:: WHAT NEEDS TO BE DONE ::
Give the listing again word for word, excluding the pictures it contains.

++++++++++++++++++++

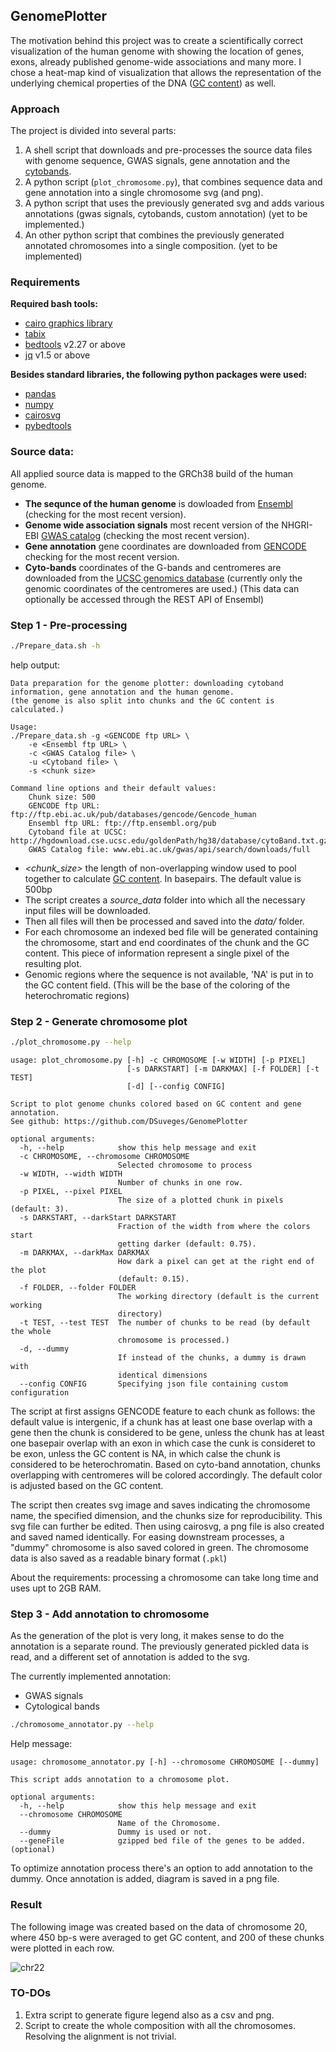 ## GenomePlotter

The motivation behind this project was to create a scientifically correct visualization of the human genome with showing the location of genes, exons, already published genome-wide associations and many more. I chose a heat-map kind of visualization that allows the representation of the underlying chemical properties of the DNA ([GC content](https://en.wikipedia.org/wiki/GC-content)) as well.

### Approach

The project is divided into several parts:

1. A shell script that downloads and pre-processes the source data files with genome sequence, GWAS signals, gene annotation and the [cytobands](https://en.wikipedia.org/wiki/G_banding).
2. A python script (`plot_chromosome.py`), that combines sequence data and gene annotation into a single chromosome svg (and png).
3. A python script that uses the previously generated svg and adds various annotations (gwas signals, cytobands, custom annotation) (yet to be implemented.)
4. An other python script that combines the previously generated annotated chromosomes into a single composition. (yet to be implemented)

### Requirements

**Required bash tools:**

* [cairo graphics library](https://www.cairographics.org/download/)
* [tabix](http://www.htslib.org/download/)
* [bedtools](http://bedtools.readthedocs.io/en/latest/content/installation.html) v2.27 or above
* [jq](https://stedolan.github.io/jq/) v1.5 or above

**Besides standard libraries, the following python packages were used:**

* [pandas](https://pandas.pydata.org/)
* [numpy](http://www.numpy.org/)
* [cairosvg](http://cairosvg.org/)
* [pybedtools](https://pypi.python.org/pypi/pybedtools)

### Source data:

All applied source data is mapped to the GRCh38 build of the human genome.

* **The sequnce of the human genome** is dowloaded from [Ensembl](http://www.ensembl.org/info/data/ftp/index.html) (checking for the most recent version).
* **Genome wide association signals** most recent version of the NHGRI-EBI [GWAS catalog](https://www.ebi.ac.uk/gwas/) (checking the most recent version).
* **Gene annotation** gene coordinates are downloaded from [GENCODE](http://www.gencodegenes.org/releases/current.html) checking for the most recent version.
* **Cyto-bands** coordinates of the G-bands and centromeres are downloaded from the [UCSC genomics database](http://hgdownload.cse.ucsc.edu/goldenPath/hg38/database/cytoBand.txt.gz) (currently only the genomic coordinates of the centromeres are used.) (This data can optionally be accessed through the REST API of Ensembl)

### Step 1 - Pre-processing

```bash
./Prepare_data.sh -h
```

help output:

```
Data preparation for the genome plotter: downloading cytoband information, gene annotation and the human genome.
(the genome is also split into chunks and the GC content is calculated.)

Usage:
./Prepare_data.sh -g <GENCODE ftp URL> \
    -e <Ensembl ftp URL> \
    -c <GWAS Catalog file> \
    -u <Cytoband file> \
    -s <chunk size>

Command line options and their default values:
    Chunk size: 500
    GENCODE ftp URL: ftp://ftp.ebi.ac.uk/pub/databases/gencode/Gencode_human
    Ensembl ftp URL: ftp://ftp.ensembl.org/pub
    Cytoband file at UCSC: http://hgdownload.cse.ucsc.edu/goldenPath/hg38/database/cytoBand.txt.gz
    GWAS Catalog file: www.ebi.ac.uk/gwas/api/search/downloads/full
```

* *<chunk_size>* the length of non-overlapping window used to pool together to calculate [GC content](https://en.wikipedia.org/wiki/GC-content). In basepairs. The default value is 500bp
* The script creates a *source_data* folder into which all the necessary input files will be downloaded.
* Then all files will then be processed and saved into the *data/* folder.
* For each chromosome an indexed bed file will be generated containing the chromosome, start and end coordinates of the chunk and the GC content. This piece of information represent a single pixel of the resulting plot.
* Genomic regions where the sequence is not available, 'NA' is put in to the GC content field. (This will be the base of the coloring of the heterochromatic regions)

### Step 2 - Generate chromosome plot

```bash
./plot_chromosome.py --help
```

```
usage: plot_chromosome.py [-h] -c CHROMOSOME [-w WIDTH] [-p PIXEL]
                          [-s DARKSTART] [-m DARKMAX] [-f FOLDER] [-t TEST]
                          [-d] [--config CONFIG]

Script to plot genome chunks colored based on GC content and gene annotation.
See github: https://github.com/DSuveges/GenomePlotter

optional arguments:
  -h, --help            show this help message and exit
  -c CHROMOSOME, --chromosome CHROMOSOME
                        Selected chromosome to process
  -w WIDTH, --width WIDTH
                        Number of chunks in one row.
  -p PIXEL, --pixel PIXEL
                        The size of a plotted chunk in pixels (default: 3).
  -s DARKSTART, --darkStart DARKSTART
                        Fraction of the width from where the colors start
                        getting darker (default: 0.75).
  -m DARKMAX, --darkMax DARKMAX
                        How dark a pixel can get at the right end of the plot
                        (default: 0.15).
  -f FOLDER, --folder FOLDER
                        The working directory (default is the current working
                        directory)
  -t TEST, --test TEST  The number of chunks to be read (by default the whole
                        chromosome is processed.)
  -d, --dummy
                        If instead of the chunks, a dummy is drawn with
                        identical dimensions
  --config CONFIG       Specifying json file containing custom configuration
```

The script at first assigns GENCODE feature to each chunk as follows: the default value is intergenic, if a chunk has at least one base overlap with a gene then the chunk is considered to be gene, unless the chunk has at least one basepair overlap with an exon in which case the cunk is consideret to be exon, unless the GC content is NA, in which calse the chunk is considered to be heterochromatin. Based on cyto-band annotation, chunks overlapping with centromeres will be colored accordingly. The default color is adjusted based on the GC content.

The script then creates svg image and saves indicating the chromosome name, the specified dimension, and the chunks size for reproducibility. This svg file can further be edited. Then using cairosvg, a png file is also created and saved named identically. For easing downstream processes, a "dummy" chromosome is also saved colored in green. The chromosome data is also saved as a readable binary format (`.pkl`)

About the requirements: processing a chromosome can take long time and uses upt to 2GB RAM.

### Step 3 - Add annotation to chromosome

As the generation of the plot is very long, it makes sense to do the annotation is a separate round. The previously generated pickled data is read, and a different set of annotation is added to the svg.

The currently implemented annotation:
* GWAS signals
* Cytological bands

```bash
./chromosome_annotator.py --help
```

Help message:

```
usage: chromosome_annotator.py [-h] --chromosome CHROMOSOME [--dummy]

This script adds annotation to a chromosome plot.

optional arguments:
  -h, --help            show this help message and exit
  --chromosome CHROMOSOME
                        Name of the Chromosome.
  --dummy               Dummy is used or not.
  --geneFile            gzipped bed file of the genes to be added. (optional)
```

To optimize annotation process there's an option to add annotation to the dummy. Once annotation is added, diagram is saved in a png file.


### Result

The following image was created based on the data of chromosome 20, where 450 bp-s were averaged to get GC content, and 200 of these chunks were plotted in each row.

![chr22](chr20.png)


### TO-DOs

1. Extra script to generate figure legend also as a csv and png. 
2. Script to create the whole composition with all the chromosomes. Resolving the alignment is not trivial.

++++++++++++++++++++

:: TASK ANSWER ::
 ## GenomePlotter

The motivation behind this project was to create a scientifically correct visualization of the human genome with showing the location of genes, exons, already published genome-wide associations and many more. I chose a heat-map kind of visualization that allows the representation of the underlying chemical properties of the DNA ([GC content](https://en.wikipedia.org/wiki/GC-content)) as well.

### Approach

The project is divided into several parts:

1. A shell script that downloads and pre-processes the source data files with genome sequence, GWAS signals, gene annotation and the [cytobands](https://en.wikipedia.org/wiki/G_banding).
2. A python script (`plot_chromosome.py`), that combines sequence data and gene annotation into a single chromosome svg (and png).
3. A python script that uses the previously generated svg and adds various annotations (gwas signals, cytobands, custom annotation) (yet to be implemented.)
4. An other python script that combines the previously generated annotated chromosomes into a single composition. (yet to be implemented)

### Requirements

**Required bash tools:**

* [cairo graphics library](https://www.cairographics.org/download/)
* [tabix](http://www.htslib.org/download/)
* [bedtools](http://bedtools.readthedocs.io/en/latest/content/installation.html) v2.27 or above
* [jq](https://stedolan.github.io/jq/) v1.5 or above

**Besides standard libraries, the following python packages were used:**

* [pandas](https://pandas.pydata.org/)
* [numpy](http://www.numpy.org/)
* [cairosvg](http://cairosvg.org/)
* [pybedtools](https://pypi.python.org/pypi/pybedtools)

### Source data:

All applied source data is mapped to the GRCh38 build of the human genome.

* **The sequnce of the human genome** is dowloaded from [Ensembl](http://www.ensembl.org/info/data/ftp/index.html) (checking for the most recent version).
* **Genome wide association signals** most recent version of the NHGRI-EBI [GWAS catalog](https://www.ebi.ac.uk/gwas/) (checking the most recent version).
* **Gene annotation** gene coordinates are downloaded from [GENCODE](http://www.gencodegenes.org/releases/current.html) checking for the most recent version.
* **Cyto-bands** coordinates of the G-bands and centromeres are downloaded from the [UCSC genomics database](http://hgdownload.cse.ucsc.edu/goldenPath/hg38/database/cytoBand.txt.gz) (currently only the genomic coordinates of the centromeres are used.) (This data can optionally be accessed through the REST API of Ensembl)

### Step 1 - Pre-processing

```bash
./Prepare_data.sh -h
```

help output:

```
Data preparation for the genome plotter: downloading cytoband information, gene annotation and the human genome.
(the genome is also split into chunks and the GC content is calculated.)

Usage:
./Prepare_data.sh -g <GENCODE ftp URL> \
    -e <Ensembl ftp URL> \
    -c <GWAS Catalog file> \
    -u <Cytoband file> \
    -s <chunk size>

Command line options and their default values:
    Chunk size: 500
    GENCODE ftp URL: ftp://ftp.ebi.ac.uk/pub/databases/gencode/Gencode_human
    Ensembl ftp URL: ftp://ftp.ensembl.org/pub
    Cytoband file at UCSC: http://hgdownload.cse.ucsc.edu/goldenPath/hg38/database/cytoBand.txt.gz
    GWAS Catalog file: www.ebi.ac.uk/gwas/api/search/downloads/full
```

* *<chunk_size>* the length of non-overlapping window used to pool together to calculate [GC content](https://en.wikipedia.org/wiki/GC-content). In basepairs. The default value is 500bp
* The script creates a *source_data* folder into which all the necessary input files will be downloaded.
* Then all files will then be processed and saved into the *data/* folder.
* For each chromosome an indexed bed file will be generated containing the chromosome, start and end coordinates of the chunk and the GC content. This piece of information represent a single pixel of the resulting plot.
* Genomic regions where the sequence is not available, 'NA' is put in to the GC content field. (This will be the base of the coloring of the heterochromatic regions)

### Step 2 - Generate chromosome plot

```bash
./plot_chromosome.py --help
```

```
usage: plot_chromosome.py [-h] -c CHROMOSOME [-w WIDTH] [-p PIXEL]
                          [-s DARKSTART] [-m DARKMAX] [-f FOLDER] [-t TEST]
                          [-d] [--config CONFIG]

Script to plot genome chunks colored based on GC content and gene annotation.
See github: https://github.com/DSuveges/GenomePlotter

optional arguments:
  -h, --help            show this help message and exit
  -c CHROMOSOME, --chromosome CHROMOSOME
                        Selected chromosome to process
  -w WIDTH, --width WIDTH
                        Number of chunks in one row.
  -p PIXEL, --pixel PIXEL
                        The size of a plotted chunk in pixels (default: 3).
  -s DARKSTART, --darkStart DARKSTART
                        Fraction of the width from where the colors start
                        getting darker (default: 0.75).
  -m DARKMAX, --darkMax DARKMAX
                        How dark a pixel can get at the right end of the plot
                        (default: 0.15).
  -f FOLDER, --folder FOLDER
                        The working directory (default is the current working
                        directory)
  -t TEST, --test TEST  The number of chunks to be read (by default the whole
                        chromosome is processed.)
  -d, --dummy
                        If instead of the chunks, a dummy is drawn with
                        identical dimensions
  --config CONFIG       Specifying json file containing custom configuration
```

The script at first assigns GENCODE feature to each chunk as follows: the default value is intergenic, if a chunk has at least one base overlap with a gene then the chunk is considered to be gene, unless the chunk has at least one basepair overlap with an exon in which case the cunk is consideret to be exon, unless the GC content is NA, in which calse the chunk is considered to be heterochromatin. Based on cyto-band annotation, chunks overlapping with centromeres will be colored accordingly. The default color is adjusted based on the GC content.

The script then creates svg image and saves indicating the chromosome name, the specified dimension, and the chunks size for reproducibility. This svg file can further be edited. Then using cairosvg, a png file is also created and saved named identically. For easing downstream processes, a "dummy" chromosome is also saved colored in green. The chromosome data is also saved as a readable binary format (`.pkl`)

About the requirements: processing a chromosome can take long time and uses upt to 2GB RAM.

### Step 3 - Add annotation to chromosome

As the generation of the plot is very long, it makes sense to do the annotation is a separate round. The previously generated pickled data is read, and a different set of annotation is added to the svg.

The currently implemented annotation:
* GWAS signals
* Cytological bands

```bash
./chromosome_annotator.py --help
```

Help message:

```
usage: chromosome_annotator.py [-h] --chromosome CHROMOSOME [--dummy]

This script adds annotation to a chromosome plot.

optional arguments:
  -h, --help            show this help message and exit
  --chromosome CHROMOSOME
                        Name of the Chromosome.
  --dummy               Dummy is used or not.
  --geneFile            gzipped bed file of the genes to be added. (optional)
```

To optimize annotation process there's an option to add annotation to the dummy. Once annotation is added, diagram is saved in a png file.


### Result

The following image was created based on the data of chromosome 20, where 450 bp-s were averaged to get GC content, and 200 of these chunks were plotted in each row.

![chr22](chr20.png)


### TO-DOs

1. Extra script to generate figure legend also as a csv and png. 
2. Script to create the whole composition with all the chromosomes. Resolving the alignment is not trivial.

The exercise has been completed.